Proteomics, PHARMACOKINETICS, Colon, PHARMACOGENOMICS, QH301-705.5, human organoid models, molecular mechanisms, Gene Expression, Apoptosis, METABOLISM, Models, Biological, doxorubicin, Catalysis, Inorganic Chemistry, transcriptomics, Intestine, Small, Humans, ADRIAMYCIN, Biology (General), Physical and Theoretical Chemistry, QD1-999, Molecular Biology, TISSUE DISTRIBUTION, Spectroscopy, GENE-EXPRESSION, IDENTIFICATION, Gene Expression Profiling, Cell Cycle, Organic Chemistry, PLATFORM, PATHWAYS, toxicity, IN-VITRO, General Medicine, Computer Science Applications, Gene Expression Regulation, Neoplastic, Intestines, Organoids, Chemistry, Transcriptome

Abstract

Doxorubicin is widely used in the treatment of different cancers, and its side effects can be severe in many tissues, including the intestines. Symptoms such as diarrhoea and abdominal pain caused by intestinal inflammation lead to the interruption of chemotherapy. Nevertheless, the molecular mechanisms associated with doxorubicin intestinal toxicity have been poorly explored. This study aims to investigate such mechanisms by exposing 3D small intestine and colon organoids to doxorubicin and to evaluate transcriptomic responses in relation to viability and apoptosis as physiological endpoints.

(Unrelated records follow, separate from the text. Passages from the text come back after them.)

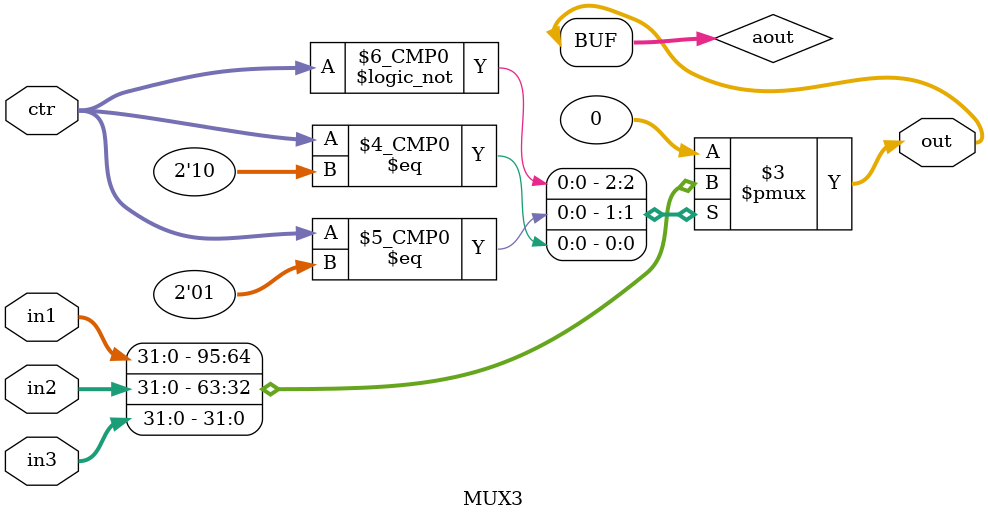
<source format=sv>
module MUX3(in1, in2, in3, ctr, out);

input [31:0] in1, in2, in3;
input [1:0] ctr;

output [31:0] out;

reg [31:0] aout;

assign out = aout;

always_comb
begin
	case(ctr)
		2'b00 : aout = in1;
		2'b01 : aout = in2;
		2'b10 : aout = in3;
		default : aout = 0;
	endcase
end
endmodule 
</source>
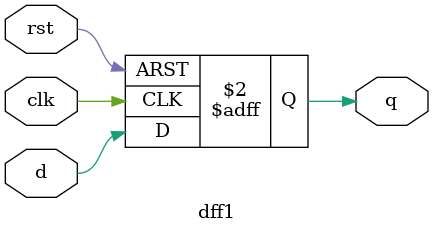
<source format=v>
module dff1(
    input d,
    input clk,
    input rst,
    output reg q
    );
    
    always @(posedge clk, posedge rst) begin
        if(rst) begin
            q = 0;
        end
        else begin
            q <= d;
        end
    end
    
endmodule

</source>
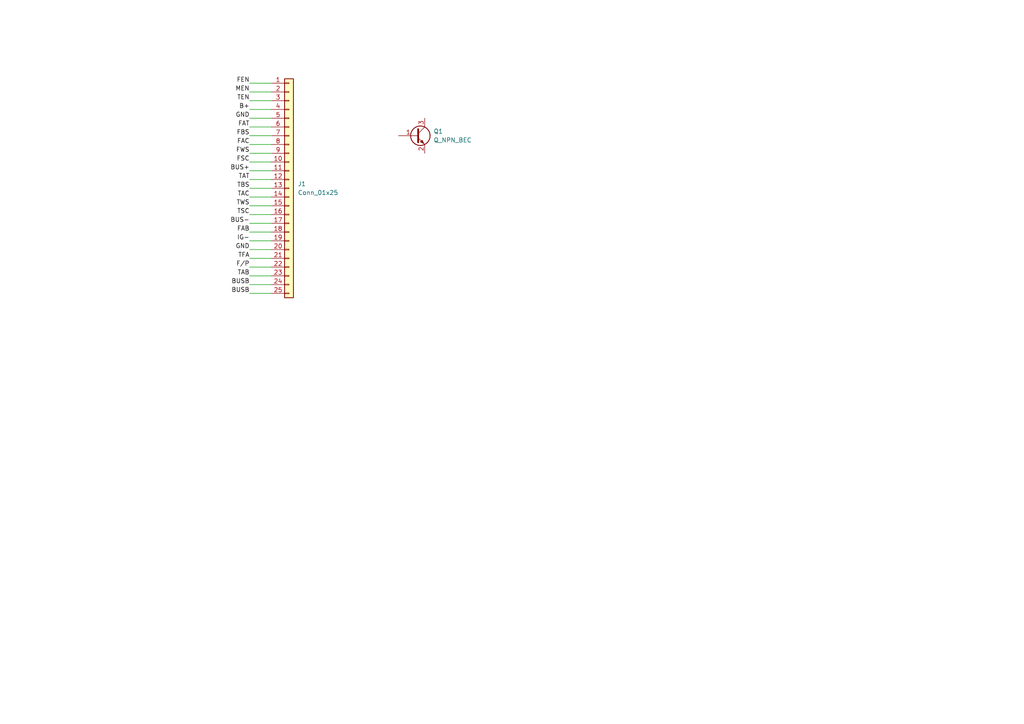
<source format=kicad_sch>
(kicad_sch
	(version 20231120)
	(generator "eeschema")
	(generator_version "8.0")
	(uuid "90640862-5529-425b-bbae-590800f5c875")
	(paper "A4")
	
	(wire
		(pts
			(xy 72.39 77.47) (xy 78.74 77.47)
		)
		(stroke
			(width 0)
			(type default)
		)
		(uuid "06ac104a-55a9-4797-981e-a63ad7aac4a1")
	)
	(wire
		(pts
			(xy 72.39 85.09) (xy 78.74 85.09)
		)
		(stroke
			(width 0)
			(type default)
		)
		(uuid "0bb39e16-905c-4588-940f-d5d77380b40d")
	)
	(wire
		(pts
			(xy 72.39 74.93) (xy 78.74 74.93)
		)
		(stroke
			(width 0)
			(type default)
		)
		(uuid "0f5c6132-fd3a-4565-96f6-d2bd52127e92")
	)
	(wire
		(pts
			(xy 72.39 31.75) (xy 78.74 31.75)
		)
		(stroke
			(width 0)
			(type default)
		)
		(uuid "16daf48f-95c0-4d70-aa6b-34c8dd68cc56")
	)
	(wire
		(pts
			(xy 72.39 64.77) (xy 78.74 64.77)
		)
		(stroke
			(width 0)
			(type default)
		)
		(uuid "1d1b16b5-3293-4417-a6d1-c016c88abbc7")
	)
	(wire
		(pts
			(xy 72.39 72.39) (xy 78.74 72.39)
		)
		(stroke
			(width 0)
			(type default)
		)
		(uuid "1d742ea6-2b0c-4183-bb9b-40645ea8ad41")
	)
	(wire
		(pts
			(xy 72.39 49.53) (xy 78.74 49.53)
		)
		(stroke
			(width 0)
			(type default)
		)
		(uuid "258bb796-6f47-4923-a5bc-e41253b09169")
	)
	(wire
		(pts
			(xy 72.39 59.69) (xy 78.74 59.69)
		)
		(stroke
			(width 0)
			(type default)
		)
		(uuid "3e271b74-dd2b-44e3-b32e-bf30647611c0")
	)
	(wire
		(pts
			(xy 72.39 46.99) (xy 78.74 46.99)
		)
		(stroke
			(width 0)
			(type default)
		)
		(uuid "5023a2e3-c052-4103-b42d-1b3075d5711c")
	)
	(wire
		(pts
			(xy 72.39 57.15) (xy 78.74 57.15)
		)
		(stroke
			(width 0)
			(type default)
		)
		(uuid "573a1f37-e23c-4ea8-a2a5-bf9708fd8e94")
	)
	(wire
		(pts
			(xy 72.39 69.85) (xy 78.74 69.85)
		)
		(stroke
			(width 0)
			(type default)
		)
		(uuid "640fb940-51bc-46ff-a300-a450708a951c")
	)
	(wire
		(pts
			(xy 72.39 34.29) (xy 78.74 34.29)
		)
		(stroke
			(width 0)
			(type default)
		)
		(uuid "7107ea8a-424c-422d-b803-4b50d7f56698")
	)
	(wire
		(pts
			(xy 72.39 52.07) (xy 78.74 52.07)
		)
		(stroke
			(width 0)
			(type default)
		)
		(uuid "774e4462-47fb-4d78-aa67-b81e156d4d9b")
	)
	(wire
		(pts
			(xy 72.39 39.37) (xy 78.74 39.37)
		)
		(stroke
			(width 0)
			(type default)
		)
		(uuid "7ee11407-a9cd-4f90-b90a-4bdee594dcee")
	)
	(wire
		(pts
			(xy 72.39 54.61) (xy 78.74 54.61)
		)
		(stroke
			(width 0)
			(type default)
		)
		(uuid "900c82f7-a654-4a5b-9ffc-92e0277bb268")
	)
	(wire
		(pts
			(xy 72.39 36.83) (xy 78.74 36.83)
		)
		(stroke
			(width 0)
			(type default)
		)
		(uuid "90a0f7c8-d6a8-47c4-a572-5e3f8f624bdd")
	)
	(wire
		(pts
			(xy 72.39 26.67) (xy 78.74 26.67)
		)
		(stroke
			(width 0)
			(type default)
		)
		(uuid "a599a0a4-b074-4354-8b37-f071a98fef0f")
	)
	(wire
		(pts
			(xy 72.39 67.31) (xy 78.74 67.31)
		)
		(stroke
			(width 0)
			(type default)
		)
		(uuid "aad44c46-07ca-4e95-844d-72fb459360aa")
	)
	(wire
		(pts
			(xy 72.39 80.01) (xy 78.74 80.01)
		)
		(stroke
			(width 0)
			(type default)
		)
		(uuid "c51b2dce-39be-4e2a-9738-f20fe90be66e")
	)
	(wire
		(pts
			(xy 72.39 24.13) (xy 78.74 24.13)
		)
		(stroke
			(width 0)
			(type default)
		)
		(uuid "c8a09319-5a53-4322-8c34-c19841cd72b7")
	)
	(wire
		(pts
			(xy 72.39 62.23) (xy 78.74 62.23)
		)
		(stroke
			(width 0)
			(type default)
		)
		(uuid "d1c737ee-8180-4f40-998f-b0d0c2211af9")
	)
	(wire
		(pts
			(xy 72.39 41.91) (xy 78.74 41.91)
		)
		(stroke
			(width 0)
			(type default)
		)
		(uuid "dbb69be1-2e80-4b79-9277-ae5bedfd0f31")
	)
	(wire
		(pts
			(xy 72.39 82.55) (xy 78.74 82.55)
		)
		(stroke
			(width 0)
			(type default)
		)
		(uuid "e66072ba-c2b3-405c-904b-7f391654b8d7")
	)
	(wire
		(pts
			(xy 72.39 44.45) (xy 78.74 44.45)
		)
		(stroke
			(width 0)
			(type default)
		)
		(uuid "e8d59cfc-e62d-4257-a7f0-aa6076400e2e")
	)
	(wire
		(pts
			(xy 72.39 29.21) (xy 78.74 29.21)
		)
		(stroke
			(width 0)
			(type default)
		)
		(uuid "f0eddbbc-7125-45be-b273-0a8f62ede3d5")
	)
	(label "BUS-"
		(at 72.39 64.77 180)
		(fields_autoplaced yes)
		(effects
			(font
				(size 1.27 1.27)
			)
			(justify right bottom)
		)
		(uuid "0aadefdb-a8dc-4c46-8fe0-1623e1fc2666")
	)
	(label "MEN"
		(at 72.39 26.67 180)
		(fields_autoplaced yes)
		(effects
			(font
				(size 1.27 1.27)
			)
			(justify right bottom)
		)
		(uuid "219179b7-bdf2-412b-8e1c-88bcb42abcd0")
	)
	(label "TEN"
		(at 72.39 29.21 180)
		(fields_autoplaced yes)
		(effects
			(font
				(size 1.27 1.27)
			)
			(justify right bottom)
		)
		(uuid "24aee8d6-3bac-44d9-a4f6-8106b20121e0")
	)
	(label "BUS+"
		(at 72.39 49.53 180)
		(fields_autoplaced yes)
		(effects
			(font
				(size 1.27 1.27)
			)
			(justify right bottom)
		)
		(uuid "28c36668-737c-4f5e-9ada-46867432cbce")
	)
	(label "TBS"
		(at 72.39 54.61 180)
		(fields_autoplaced yes)
		(effects
			(font
				(size 1.27 1.27)
			)
			(justify right bottom)
		)
		(uuid "41d06dd6-d681-4dfa-862b-77313d2197c0")
	)
	(label "TAC"
		(at 72.39 57.15 180)
		(fields_autoplaced yes)
		(effects
			(font
				(size 1.27 1.27)
			)
			(justify right bottom)
		)
		(uuid "4339de30-e7b8-4354-a0d7-d16871c135ab")
	)
	(label "BUSB"
		(at 72.39 82.55 180)
		(fields_autoplaced yes)
		(effects
			(font
				(size 1.27 1.27)
			)
			(justify right bottom)
		)
		(uuid "48adadef-881c-4013-b1e4-2e9eeaa747b0")
	)
	(label "FAT"
		(at 72.39 36.83 180)
		(fields_autoplaced yes)
		(effects
			(font
				(size 1.27 1.27)
			)
			(justify right bottom)
		)
		(uuid "5b6bc084-02f1-4461-8eb4-de6cd2b0bc31")
	)
	(label "TAT"
		(at 72.39 52.07 180)
		(fields_autoplaced yes)
		(effects
			(font
				(size 1.27 1.27)
			)
			(justify right bottom)
		)
		(uuid "7220c492-012a-4448-bf6f-7616fd73fec2")
	)
	(label "GND"
		(at 72.39 34.29 180)
		(fields_autoplaced yes)
		(effects
			(font
				(size 1.27 1.27)
			)
			(justify right bottom)
		)
		(uuid "7863f559-5cf9-4316-b8a8-922ff77119ef")
	)
	(label "FBS"
		(at 72.39 39.37 180)
		(fields_autoplaced yes)
		(effects
			(font
				(size 1.27 1.27)
			)
			(justify right bottom)
		)
		(uuid "7968a629-e8c6-481e-9168-4b1c67b4f5e7")
	)
	(label "TSC"
		(at 72.39 62.23 180)
		(fields_autoplaced yes)
		(effects
			(font
				(size 1.27 1.27)
			)
			(justify right bottom)
		)
		(uuid "86c55c54-7d8d-4de0-8a06-581d76f3d1a3")
	)
	(label "FSC"
		(at 72.39 46.99 180)
		(fields_autoplaced yes)
		(effects
			(font
				(size 1.27 1.27)
			)
			(justify right bottom)
		)
		(uuid "8e36ab64-f6a5-440b-a611-ba1727fc6693")
	)
	(label "FWS"
		(at 72.39 44.45 180)
		(fields_autoplaced yes)
		(effects
			(font
				(size 1.27 1.27)
			)
			(justify right bottom)
		)
		(uuid "9281ecb2-3e14-4882-84ac-8768c8e0e420")
	)
	(label "TAB"
		(at 72.39 80.01 180)
		(fields_autoplaced yes)
		(effects
			(font
				(size 1.27 1.27)
			)
			(justify right bottom)
		)
		(uuid "a1101fe3-6911-4acd-b6c5-30a6714bcc70")
	)
	(label "IG-"
		(at 72.39 69.85 180)
		(fields_autoplaced yes)
		(effects
			(font
				(size 1.27 1.27)
			)
			(justify right bottom)
		)
		(uuid "aa8e41dc-a32a-4745-abd4-e177f3861046")
	)
	(label "TFA"
		(at 72.39 74.93 180)
		(fields_autoplaced yes)
		(effects
			(font
				(size 1.27 1.27)
			)
			(justify right bottom)
		)
		(uuid "abb8f3bf-41bc-4792-9e68-9118fcaa0b49")
	)
	(label "FAB"
		(at 72.39 67.31 180)
		(fields_autoplaced yes)
		(effects
			(font
				(size 1.27 1.27)
			)
			(justify right bottom)
		)
		(uuid "bd215aa4-d877-4b87-80f6-d82535755bce")
	)
	(label "FAC"
		(at 72.39 41.91 180)
		(fields_autoplaced yes)
		(effects
			(font
				(size 1.27 1.27)
			)
			(justify right bottom)
		)
		(uuid "cb381120-7344-4b23-8659-15bc660b1861")
	)
	(label "FEN"
		(at 72.39 24.13 180)
		(fields_autoplaced yes)
		(effects
			(font
				(size 1.27 1.27)
			)
			(justify right bottom)
		)
		(uuid "db894140-89d8-4203-842b-a58ba7fe66cb")
	)
	(label "F{slash}P"
		(at 72.39 77.47 180)
		(fields_autoplaced yes)
		(effects
			(font
				(size 1.27 1.27)
			)
			(justify right bottom)
		)
		(uuid "dcce3843-666a-4e58-b9e8-7b5305eeaa99")
	)
	(label "TWS"
		(at 72.39 59.69 180)
		(fields_autoplaced yes)
		(effects
			(font
				(size 1.27 1.27)
			)
			(justify right bottom)
		)
		(uuid "e0c609be-18a2-4b25-8ab8-f860b1eabd9d")
	)
	(label "GND"
		(at 72.39 72.39 180)
		(fields_autoplaced yes)
		(effects
			(font
				(size 1.27 1.27)
			)
			(justify right bottom)
		)
		(uuid "e4399aa6-46b5-4ca1-8645-ab3b65101d0f")
	)
	(label "BUSB"
		(at 72.39 85.09 180)
		(fields_autoplaced yes)
		(effects
			(font
				(size 1.27 1.27)
			)
			(justify right bottom)
		)
		(uuid "e6a47d51-35e3-4159-9d67-02c802237861")
	)
	(label "B+"
		(at 72.39 31.75 180)
		(fields_autoplaced yes)
		(effects
			(font
				(size 1.27 1.27)
			)
			(justify right bottom)
		)
		(uuid "e88222b1-55df-4b56-8184-1c63f8f90dd3")
	)
	(symbol
		(lib_id "Connector_Generic:Conn_01x25")
		(at 83.82 54.61 0)
		(unit 1)
		(exclude_from_sim no)
		(in_bom yes)
		(on_board yes)
		(dnp no)
		(fields_autoplaced yes)
		(uuid "b7059dab-6bd4-40c2-85bd-314a69d057bb")
		(property "Reference" "J1"
			(at 86.36 53.3399 0)
			(effects
				(font
					(size 1.27 1.27)
				)
				(justify left)
			)
		)
		(property "Value" "Conn_01x25"
			(at 86.36 55.8799 0)
			(effects
				(font
					(size 1.27 1.27)
				)
				(justify left)
			)
		)
		(property "Footprint" ""
			(at 83.82 54.61 0)
			(effects
				(font
					(size 1.27 1.27)
				)
				(hide yes)
			)
		)
		(property "Datasheet" "~"
			(at 83.82 54.61 0)
			(effects
				(font
					(size 1.27 1.27)
				)
				(hide yes)
			)
		)
		(property "Description" "Generic connector, single row, 01x25, script generated (kicad-library-utils/schlib/autogen/connector/)"
			(at 83.82 54.61 0)
			(effects
				(font
					(size 1.27 1.27)
				)
				(hide yes)
			)
		)
		(pin "1"
			(uuid "d253581d-b5fa-457d-9015-f6c1cd180fc2")
		)
		(pin "3"
			(uuid "d6e332d8-eec2-4d96-b40d-d5f2a492d169")
		)
		(pin "19"
			(uuid "fab67a2c-8ebc-4aed-8e9d-a8711d5c0a6e")
		)
		(pin "12"
			(uuid "fb01a281-0051-42d8-82d0-9cc06da5bf8c")
		)
		(pin "15"
			(uuid "042906fa-cae4-40a6-9a9a-563ed4e1b072")
		)
		(pin "2"
			(uuid "feceafd7-3fe0-4d67-9608-149521f3fde0")
		)
		(pin "24"
			(uuid "9cd11cbd-0588-4361-9c6b-d525d1d5b686")
		)
		(pin "13"
			(uuid "15d80929-7fe6-48c7-9250-e686754dd089")
		)
		(pin "6"
			(uuid "ef2d9b91-9ddb-4fa3-a8cf-e20de39eaccd")
		)
		(pin "21"
			(uuid "cacef414-51bb-4918-8c15-a591c7b97636")
		)
		(pin "16"
			(uuid "cc684a3a-7ad8-401c-970a-13488236d69a")
		)
		(pin "7"
			(uuid "cf268409-dc95-454a-89cb-f361cc7fc9e4")
		)
		(pin "9"
			(uuid "1c6a1ab7-a44e-4911-a5ec-8b440cf9e915")
		)
		(pin "8"
			(uuid "0f8e8afc-a6b9-4236-8ab9-081de54d7e62")
		)
		(pin "11"
			(uuid "e0acb7ed-bb6a-4758-95be-988cdcf7e737")
		)
		(pin "10"
			(uuid "a452f770-a761-4bae-a2ad-8617aed9efc8")
		)
		(pin "20"
			(uuid "e773b8e8-5d7e-4f6a-90a5-eea2bb50b007")
		)
		(pin "25"
			(uuid "c55990fb-4c83-43d2-92a2-228d6400bd94")
		)
		(pin "22"
			(uuid "37c2ff26-dba4-4872-b67b-cac46f2c52c3")
		)
		(pin "4"
			(uuid "8137fda3-b995-458b-99a1-27e49dd54436")
		)
		(pin "14"
			(uuid "c7dc58df-b68f-4913-9126-b1f5bdc4c675")
		)
		(pin "17"
			(uuid "448a2e15-dfff-4c23-95eb-ecd66d92177c")
		)
		(pin "18"
			(uuid "b776ede6-00a7-477e-b546-41ba58f56c21")
		)
		(pin "23"
			(uuid "93590dd4-1918-4d8d-a08f-4c12b270d825")
		)
		(pin "5"
			(uuid "e0152371-04a1-4abe-8505-4f8a661d800e")
		)
		(instances
			(project ""
				(path "/90640862-5529-425b-bbae-590800f5c875"
					(reference "J1")
					(unit 1)
				)
			)
		)
	)
	(symbol
		(lib_id "Device:Q_NPN_BEC")
		(at 120.65 39.37 0)
		(unit 1)
		(exclude_from_sim no)
		(in_bom yes)
		(on_board yes)
		(dnp no)
		(fields_autoplaced yes)
		(uuid "fa96a813-7d45-4202-8ad0-5ad46d4e9d50")
		(property "Reference" "Q1"
			(at 125.73 38.0999 0)
			(effects
				(font
					(size 1.27 1.27)
				)
				(justify left)
			)
		)
		(property "Value" "Q_NPN_BEC"
			(at 125.73 40.6399 0)
			(effects
				(font
					(size 1.27 1.27)
				)
				(justify left)
			)
		)
		(property "Footprint" ""
			(at 125.73 36.83 0)
			(effects
				(font
					(size 1.27 1.27)
				)
				(hide yes)
			)
		)
		(property "Datasheet" "~"
			(at 120.65 39.37 0)
			(effects
				(font
					(size 1.27 1.27)
				)
				(hide yes)
			)
		)
		(property "Description" "NPN transistor, base/emitter/collector"
			(at 120.65 39.37 0)
			(effects
				(font
					(size 1.27 1.27)
				)
				(hide yes)
			)
		)
		(pin "1"
			(uuid "6d11e0aa-0c26-407a-acb7-be143b17c10f")
		)
		(pin "3"
			(uuid "d85c9022-198f-4aac-ab61-9be6cb994116")
		)
		(pin "2"
			(uuid "bcbb7d79-6bf0-4157-979a-f84efe063343")
		)
		(instances
			(project ""
				(path "/90640862-5529-425b-bbae-590800f5c875"
					(reference "Q1")
					(unit 1)
				)
			)
		)
	)
	(sheet_instances
		(path "/"
			(page "1")
		)
	)
)

</source>
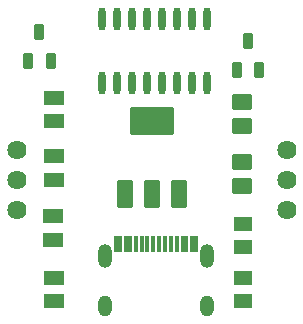
<source format=gts>
G04 Layer: TopSolderMaskLayer*
G04 EasyEDA v6.5.15, 2022-09-30 09:11:36*
G04 c4fc160ae67e4dbf9a9ecab7d7680e70,7db2125e4611476bb2993bf99425ef50,10*
G04 Gerber Generator version 0.2*
G04 Scale: 100 percent, Rotated: No, Reflected: No *
G04 Dimensions in millimeters *
G04 leading zeros omitted , absolute positions ,4 integer and 5 decimal *
%FSLAX45Y45*%
%MOMM*%

%AMMACRO1*1,1,$1,$2,$3*1,1,$1,$4,$5*1,1,$1,0-$2,0-$3*1,1,$1,0-$4,0-$5*20,1,$1,$2,$3,$4,$5,0*20,1,$1,$4,$5,0-$2,0-$3,0*20,1,$1,0-$2,0-$3,0-$4,0-$5,0*20,1,$1,0-$4,0-$5,$2,$3,0*4,1,4,$2,$3,$4,$5,0-$2,0-$3,0-$4,0-$5,$2,$3,0*%
%ADD10MACRO1,0.2032X0.775X0.5X0.775X-0.5*%
%ADD11MACRO1,0.1016X0.35X-0.625X-0.35X-0.625*%
%ADD12MACRO1,0.1016X-0.6885X0.5663X0.6885X0.5663*%
%ADD13MACRO1,0.1016X-0.6885X-0.5663X0.6885X-0.5663*%
%ADD14MACRO1,0.2032X0.725X0.58X0.725X-0.58*%
%ADD15O,0.6020054X1.9709892*%
%ADD16MACRO1,0.2032X-0.5461X1.0795X0.5461X1.0795*%
%ADD17MACRO1,0.2032X-1.7526X1.0795X1.7526X1.0795*%
%ADD18MACRO1,0.1016X-0.15X0.65X0.15X0.65*%
%ADD19O,1.1999976X1.7999964*%
%ADD20O,1.1999976X1.9999959999999999*%
%ADD21C,1.6256*%

%LPD*%
D10*
G01*
X7899400Y11872899D03*
G01*
X7899400Y11672900D03*
G01*
X7899400Y11377599D03*
G01*
X7899400Y11177600D03*
G01*
X7886700Y10869599D03*
G01*
X7886700Y10669600D03*
G01*
X7899400Y10348899D03*
G01*
X7899400Y10148900D03*
D11*
G01*
X7772400Y12431268D03*
G01*
X7867396Y12181331D03*
G01*
X7677403Y12181331D03*
G01*
X9537700Y12355068D03*
G01*
X9632696Y12105131D03*
G01*
X9442703Y12105131D03*
D12*
G01*
X9499600Y10609473D03*
D13*
G01*
X9499600Y10802726D03*
D12*
G01*
X9499600Y10152273D03*
D13*
G01*
X9499600Y10345526D03*
D14*
G01*
X9486900Y11836400D03*
G01*
X9486900Y11633200D03*
G01*
X9486900Y11328400D03*
G01*
X9486900Y11125200D03*
D15*
G01*
X8305800Y11994642D03*
G01*
X8432800Y11994642D03*
G01*
X8559800Y11994642D03*
G01*
X8686800Y11994642D03*
G01*
X8813800Y11994642D03*
G01*
X8940800Y11994642D03*
G01*
X9067800Y11994642D03*
G01*
X9194800Y11994642D03*
G01*
X8305800Y12541758D03*
G01*
X8432800Y12541758D03*
G01*
X8559800Y12541758D03*
G01*
X8686800Y12541758D03*
G01*
X8813800Y12541758D03*
G01*
X8940800Y12541758D03*
G01*
X9067800Y12541758D03*
G01*
X9194800Y12541758D03*
D16*
G01*
X8495030Y11056620D03*
G01*
X8726169Y11056620D03*
G01*
X8954769Y11056620D03*
D17*
G01*
X8726169Y11676379D03*
D18*
G01*
X8423001Y10638327D03*
G01*
X8458003Y10638327D03*
G01*
X8507001Y10638327D03*
G01*
X8538999Y10638330D03*
G01*
X8987000Y10638327D03*
G01*
X9018000Y10638330D03*
G01*
X9068000Y10638330D03*
G01*
X9098000Y10638330D03*
G01*
X8587995Y10638325D03*
G01*
X8638007Y10638325D03*
G01*
X8687995Y10638327D03*
G01*
X8738007Y10638325D03*
G01*
X8787994Y10638327D03*
G01*
X8838007Y10638325D03*
G01*
X8887969Y10638325D03*
G01*
X8938007Y10638325D03*
D19*
G01*
X9195003Y10113467D03*
D20*
G01*
X9195003Y10531475D03*
G01*
X8330996Y10531475D03*
D19*
G01*
X8330996Y10113467D03*
D21*
G01*
X7581900Y11430000D03*
G01*
X7581900Y11176000D03*
G01*
X7581900Y10922000D03*
G01*
X9867900Y11430000D03*
G01*
X9867900Y11176000D03*
G01*
X9867900Y10922000D03*
M02*

</source>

The in vitro concentrations and dosing regimens of doxorubicin were selected based on physiologically based pharmacokinetic model simulations of treatment regimens recommended for cancer patients. Cytotoxicity and cell morphology were evaluated as well as gene expression and biological pathways affected by doxorubicin. In both types of organoids, cell cycle, the p53 signalling pathway, and oxidative stress were the most affected pathways. However, significant differences between colon and SI organoids were evident, particularly in essential metabolic pathways. Short time-series expression miner was used to further explore temporal changes in gene profiles, which identified distinct tissue responses. Finally, in silico proteomics revealed important proteins involved in doxorubicin metabolism and cellular processes that were in line with the transcriptomic responses, including cell cycle and senescence, transport of molecules, and mitochondria impairment. This study provides new insight into doxorubicin-induced effects on the gene expression levels in the intestines. Currently, we are exploring the potential use of these data in establishing quantitative systems toxicology models for the prediction of drug-induced gastrointestinal toxicity.